Editor's note: An earlier version of this story incorrectly described one aspect of the companies' dispute over Suzuki's A-star minicar. The disagreement centered on laser welding and spot welding.
It was a tense, two-hour summit at the Frankfurt Sheraton hotel.
For months, Suzuki Motor Corp. and Volkswagen AG had been sparring over their unraveling alliance. Now, Suzuki Executive Vice President Yasuhito Harayama was about to drop a bombshell.
The date: Sept. 9, 2011, days before the Frankfurt auto show.
VW, Harayama warned, had three days to say whether it would start negotiating an end to the ill-fated capital tie-up with Suzuki, or Suzuki would go public with its demand that VW sell off its 19.9 percent stake.
Chairman Osamu Suzuki, who had inked the much-ballyhooed alliance with VW a mere 21 months earlier, already was preparing for a news conference the following Monday in Tokyo -- where he would blast his German partner as a "ball and chain" and demand a "divorce."
A filing to the Tokyo Stock Exchange was all ready to go.
Harayama, a feisty negotiator hired by Suzuki from Japan's powerful Ministry of Economy, Trade and Industry, had flown to Germany to deliver the ultimatum to VW Vice President Detlef Wittig.
"The alliance is meaningless," Harayama told his interlocutor, according to internal Suzukidocuments chronicling the demise of the alliance that were obtained by Automotive News.
"Our engineers have lost the desire to cooperate with VW."
A tipping point, Harayama added, came during an earlier top management meeting. The Suzuki side presented VW CEO Martin Winterkorn a list of complaints. But the tactic backfired.

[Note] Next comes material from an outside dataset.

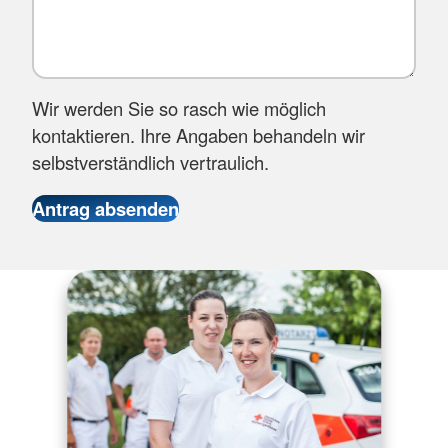
Wir werden Sie so rasch wie möglich
kontaktieren. Ihre Angaben behandeln wir
selbstverständlich vertraulich.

According to Suzuki's version of events, instead of contemplating Suzuki's suggestions for mending relations, the ticked-off German surprised the Japanese by pounding the table in irritation.
"With this, we understood that it is impossible to work with top management to resolve the front-line problems," Harayama told an off-guard Wittig, who insisted he hadn't come to the meeting to negotiate with Harayama. "We want a 'yes' or 'no' answer about whether we will hold joint discussions," Harayama demanded before excusing himself to catch his flight home.
A satisfactory answer never came. The next Monday, Osamu Suzuki, the bushy-browed patriarch of the tiny Japanese maker, went in front of the press to demand his "divorce" from the German giant.
In an era in which industry consolidation is again being urged by leaders such as Fiat Chrysler Automobiles CEO Sergio Marchionne, the VW-Suzuki tie-up provides a cautionary tale. Common wisdom held that it would be a boon to both players. Suzuki would gain access to next-generation, fuel-efficient powertrain technologies and advanced markets while VW would get help tapping India and learn low-cost manufacturing.
Yet two years later, the honeymoon came to a crashing halt without the realization of a single joint project.